白世偉回憶,除了武漢巖土所的研究人員外,還有來自馬鞍山、長沙等院所的人員加入項目組,共同學習和研究。從1962年起,這個僅持續了4年的培訓班,最早在國內系統開展現場大規模巖石力學實驗,培養了我國最早一批巖石力學領域的科技骨干,被譽為巖石力學研究領域的“黃埔軍校”,為后續建設三峽工程等超級工程提供了大量人才儲備。
肩扛“國家責”解決國家需求與發展學科同步
在大冶邊坡項目后,1972年,陳宗基出任葛洲壩壩基工程技術顧問,參與設計與施工方案制定。白世偉介紹,葛洲壩工程位于平原地區,地基較軟。如何在這一地質條件下建壩,對后續修建三峽大壩具有重要參考意義。

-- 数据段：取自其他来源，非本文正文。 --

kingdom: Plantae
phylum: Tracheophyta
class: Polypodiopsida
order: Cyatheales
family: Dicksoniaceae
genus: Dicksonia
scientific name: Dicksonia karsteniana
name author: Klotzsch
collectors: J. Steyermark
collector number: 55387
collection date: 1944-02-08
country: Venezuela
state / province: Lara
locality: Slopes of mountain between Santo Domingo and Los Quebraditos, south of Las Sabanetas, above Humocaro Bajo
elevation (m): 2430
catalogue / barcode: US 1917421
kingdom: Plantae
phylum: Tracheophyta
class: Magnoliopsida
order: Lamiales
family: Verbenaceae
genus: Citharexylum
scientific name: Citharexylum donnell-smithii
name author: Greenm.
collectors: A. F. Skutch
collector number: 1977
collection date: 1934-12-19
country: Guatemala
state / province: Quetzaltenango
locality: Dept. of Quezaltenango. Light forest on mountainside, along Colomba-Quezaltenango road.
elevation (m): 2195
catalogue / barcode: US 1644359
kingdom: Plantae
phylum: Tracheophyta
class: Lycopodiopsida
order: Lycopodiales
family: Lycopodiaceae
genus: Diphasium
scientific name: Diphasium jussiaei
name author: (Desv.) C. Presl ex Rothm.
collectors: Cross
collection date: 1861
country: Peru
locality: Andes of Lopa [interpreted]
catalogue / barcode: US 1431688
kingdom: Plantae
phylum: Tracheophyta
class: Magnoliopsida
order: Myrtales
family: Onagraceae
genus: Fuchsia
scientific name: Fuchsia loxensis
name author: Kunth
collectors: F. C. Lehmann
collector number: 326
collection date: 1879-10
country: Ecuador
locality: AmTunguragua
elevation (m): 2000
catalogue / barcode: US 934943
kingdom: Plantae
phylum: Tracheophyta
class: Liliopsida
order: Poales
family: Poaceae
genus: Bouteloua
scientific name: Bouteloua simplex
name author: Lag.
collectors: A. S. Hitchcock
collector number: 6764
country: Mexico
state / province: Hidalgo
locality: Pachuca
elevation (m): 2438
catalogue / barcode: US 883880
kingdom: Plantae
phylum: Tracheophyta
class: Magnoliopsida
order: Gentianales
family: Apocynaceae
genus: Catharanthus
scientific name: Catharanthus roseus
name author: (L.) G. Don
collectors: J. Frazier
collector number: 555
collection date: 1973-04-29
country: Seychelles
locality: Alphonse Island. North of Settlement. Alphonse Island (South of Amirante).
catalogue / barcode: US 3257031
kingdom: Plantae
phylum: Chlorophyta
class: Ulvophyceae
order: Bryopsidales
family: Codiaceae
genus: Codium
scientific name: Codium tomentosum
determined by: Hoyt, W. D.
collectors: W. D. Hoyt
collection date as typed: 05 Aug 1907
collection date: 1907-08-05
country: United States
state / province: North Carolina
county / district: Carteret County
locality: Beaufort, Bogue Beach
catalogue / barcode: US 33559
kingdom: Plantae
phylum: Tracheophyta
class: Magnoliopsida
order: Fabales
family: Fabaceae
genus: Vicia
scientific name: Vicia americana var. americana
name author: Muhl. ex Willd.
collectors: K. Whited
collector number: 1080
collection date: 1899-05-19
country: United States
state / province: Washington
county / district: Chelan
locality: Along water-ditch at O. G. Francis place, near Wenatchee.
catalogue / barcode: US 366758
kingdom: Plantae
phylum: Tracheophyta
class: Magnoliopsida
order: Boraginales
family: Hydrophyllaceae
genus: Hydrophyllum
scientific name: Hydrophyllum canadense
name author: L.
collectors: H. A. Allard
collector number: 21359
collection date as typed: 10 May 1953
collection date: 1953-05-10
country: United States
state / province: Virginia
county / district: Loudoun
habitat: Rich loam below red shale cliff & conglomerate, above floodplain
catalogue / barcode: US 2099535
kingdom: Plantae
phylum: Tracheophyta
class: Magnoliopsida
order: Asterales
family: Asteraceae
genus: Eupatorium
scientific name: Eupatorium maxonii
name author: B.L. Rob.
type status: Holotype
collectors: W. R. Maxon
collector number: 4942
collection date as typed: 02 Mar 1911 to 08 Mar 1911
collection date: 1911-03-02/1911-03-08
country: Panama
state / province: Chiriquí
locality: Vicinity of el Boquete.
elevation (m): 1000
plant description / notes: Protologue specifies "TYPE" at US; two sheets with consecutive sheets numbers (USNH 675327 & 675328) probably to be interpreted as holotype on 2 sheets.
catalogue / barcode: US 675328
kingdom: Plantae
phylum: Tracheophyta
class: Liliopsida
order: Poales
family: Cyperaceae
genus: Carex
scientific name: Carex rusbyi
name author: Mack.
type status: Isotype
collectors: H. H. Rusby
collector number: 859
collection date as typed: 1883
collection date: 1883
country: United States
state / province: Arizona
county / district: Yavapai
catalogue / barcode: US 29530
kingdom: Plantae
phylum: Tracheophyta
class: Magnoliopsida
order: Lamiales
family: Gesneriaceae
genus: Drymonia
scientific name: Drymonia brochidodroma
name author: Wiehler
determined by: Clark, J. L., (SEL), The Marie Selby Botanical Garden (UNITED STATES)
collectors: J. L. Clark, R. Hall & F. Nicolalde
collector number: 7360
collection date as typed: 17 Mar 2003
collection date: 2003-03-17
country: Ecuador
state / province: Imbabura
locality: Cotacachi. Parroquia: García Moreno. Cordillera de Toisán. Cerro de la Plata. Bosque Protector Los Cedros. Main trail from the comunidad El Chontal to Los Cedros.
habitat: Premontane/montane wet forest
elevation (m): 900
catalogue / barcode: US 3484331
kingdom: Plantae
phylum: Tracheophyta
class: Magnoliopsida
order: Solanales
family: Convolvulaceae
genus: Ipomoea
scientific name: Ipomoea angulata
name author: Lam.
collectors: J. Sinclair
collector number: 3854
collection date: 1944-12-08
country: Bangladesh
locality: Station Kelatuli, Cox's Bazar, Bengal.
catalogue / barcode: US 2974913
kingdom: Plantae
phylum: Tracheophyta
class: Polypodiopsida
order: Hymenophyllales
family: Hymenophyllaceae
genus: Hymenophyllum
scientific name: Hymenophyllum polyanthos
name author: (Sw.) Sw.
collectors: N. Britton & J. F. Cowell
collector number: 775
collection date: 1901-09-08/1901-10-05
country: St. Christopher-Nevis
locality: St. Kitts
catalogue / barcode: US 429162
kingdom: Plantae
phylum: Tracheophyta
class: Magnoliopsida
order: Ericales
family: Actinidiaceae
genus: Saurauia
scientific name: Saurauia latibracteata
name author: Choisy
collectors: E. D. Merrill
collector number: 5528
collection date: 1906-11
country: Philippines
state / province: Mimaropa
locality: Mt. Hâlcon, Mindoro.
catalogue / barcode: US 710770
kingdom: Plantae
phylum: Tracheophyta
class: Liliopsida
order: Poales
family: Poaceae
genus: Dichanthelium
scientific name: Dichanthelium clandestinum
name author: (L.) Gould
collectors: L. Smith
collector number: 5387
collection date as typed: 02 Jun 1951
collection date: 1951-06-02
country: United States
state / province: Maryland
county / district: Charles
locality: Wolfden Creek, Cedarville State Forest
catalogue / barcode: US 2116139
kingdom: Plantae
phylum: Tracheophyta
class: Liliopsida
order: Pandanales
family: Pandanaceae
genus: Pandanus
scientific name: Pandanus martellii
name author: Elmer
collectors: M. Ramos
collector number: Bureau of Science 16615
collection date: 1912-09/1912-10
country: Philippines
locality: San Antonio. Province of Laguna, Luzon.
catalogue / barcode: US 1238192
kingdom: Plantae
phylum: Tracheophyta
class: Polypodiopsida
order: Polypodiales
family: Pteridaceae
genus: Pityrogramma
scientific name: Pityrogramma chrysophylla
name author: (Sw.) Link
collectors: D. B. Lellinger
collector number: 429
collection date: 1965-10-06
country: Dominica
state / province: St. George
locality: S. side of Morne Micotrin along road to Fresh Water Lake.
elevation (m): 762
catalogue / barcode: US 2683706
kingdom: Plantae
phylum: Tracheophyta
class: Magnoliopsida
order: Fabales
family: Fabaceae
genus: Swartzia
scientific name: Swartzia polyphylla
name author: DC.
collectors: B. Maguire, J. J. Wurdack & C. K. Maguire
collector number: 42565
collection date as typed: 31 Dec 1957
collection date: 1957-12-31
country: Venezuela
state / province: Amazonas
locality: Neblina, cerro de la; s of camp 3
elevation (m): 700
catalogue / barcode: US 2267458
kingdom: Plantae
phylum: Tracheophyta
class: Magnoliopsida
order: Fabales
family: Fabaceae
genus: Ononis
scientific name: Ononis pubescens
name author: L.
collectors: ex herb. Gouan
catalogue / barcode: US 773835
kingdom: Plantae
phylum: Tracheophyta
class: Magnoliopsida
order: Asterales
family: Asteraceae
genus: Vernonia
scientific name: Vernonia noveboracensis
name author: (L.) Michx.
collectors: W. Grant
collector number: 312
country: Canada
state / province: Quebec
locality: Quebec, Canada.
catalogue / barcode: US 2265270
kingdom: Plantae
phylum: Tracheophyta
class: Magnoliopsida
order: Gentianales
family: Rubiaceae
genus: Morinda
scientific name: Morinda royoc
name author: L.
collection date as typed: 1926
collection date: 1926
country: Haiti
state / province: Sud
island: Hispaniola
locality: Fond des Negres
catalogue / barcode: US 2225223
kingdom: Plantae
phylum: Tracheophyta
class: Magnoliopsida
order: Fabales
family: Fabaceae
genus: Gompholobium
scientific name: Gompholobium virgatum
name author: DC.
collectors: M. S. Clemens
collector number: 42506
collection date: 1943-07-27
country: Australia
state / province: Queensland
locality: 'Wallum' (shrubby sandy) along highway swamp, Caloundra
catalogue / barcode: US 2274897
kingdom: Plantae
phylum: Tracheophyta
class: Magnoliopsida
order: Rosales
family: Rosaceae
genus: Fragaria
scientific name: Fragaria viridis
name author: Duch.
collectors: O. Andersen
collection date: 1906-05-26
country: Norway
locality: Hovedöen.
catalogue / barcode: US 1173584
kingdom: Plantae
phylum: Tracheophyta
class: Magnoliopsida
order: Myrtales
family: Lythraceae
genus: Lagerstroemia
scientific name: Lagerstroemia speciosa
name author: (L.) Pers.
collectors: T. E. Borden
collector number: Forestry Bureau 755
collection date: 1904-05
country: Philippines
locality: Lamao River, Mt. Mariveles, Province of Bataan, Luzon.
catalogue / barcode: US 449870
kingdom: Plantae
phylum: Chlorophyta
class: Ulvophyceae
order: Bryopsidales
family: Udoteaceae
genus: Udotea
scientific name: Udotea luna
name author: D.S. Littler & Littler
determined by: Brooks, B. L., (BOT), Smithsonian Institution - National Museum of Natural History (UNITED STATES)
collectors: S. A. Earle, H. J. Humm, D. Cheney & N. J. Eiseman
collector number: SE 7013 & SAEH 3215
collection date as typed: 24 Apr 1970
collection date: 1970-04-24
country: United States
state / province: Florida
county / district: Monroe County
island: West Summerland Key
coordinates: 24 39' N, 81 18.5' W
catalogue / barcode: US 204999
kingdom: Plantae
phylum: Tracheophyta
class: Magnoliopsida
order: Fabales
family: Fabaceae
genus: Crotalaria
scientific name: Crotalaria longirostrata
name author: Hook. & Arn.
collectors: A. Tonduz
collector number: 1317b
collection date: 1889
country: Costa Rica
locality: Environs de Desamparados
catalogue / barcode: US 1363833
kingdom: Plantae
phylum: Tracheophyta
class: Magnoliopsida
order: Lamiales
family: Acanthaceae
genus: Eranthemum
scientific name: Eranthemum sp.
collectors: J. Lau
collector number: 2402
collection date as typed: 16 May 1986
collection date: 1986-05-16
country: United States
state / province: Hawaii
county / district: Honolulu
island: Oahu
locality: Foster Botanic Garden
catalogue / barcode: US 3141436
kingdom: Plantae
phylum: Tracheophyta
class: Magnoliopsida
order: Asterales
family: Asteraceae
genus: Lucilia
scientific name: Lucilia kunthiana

“必須到一線了解情況,是陳先生定下的規矩。一直到今天,武漢巖土所依然保持這樣的習慣。”白世偉介紹,一次,陳宗基在工程現場發現,壩基下有一層黏土層。“陳先生判斷,隨著時間的推移,黏土層會發生流變,對整個大壩而言是一個不穩定因素。他建議把黏土層挖掉,然后筑壩重修。”
由于工程已經開始,陳宗基的意見引起了爭論。本著尊重科學的原則,陳宗基始終堅持自己的意見,最終引起了中央的關注。盡管他提出的意見與原設計方案相比有很大差別,但更符合實際,最終被工程單位所采納。1981年,他還參加了國務院組織的有關葛洲壩大江截流的會議,相關領導專門請他對大壩的穩定問題發表結論性意見。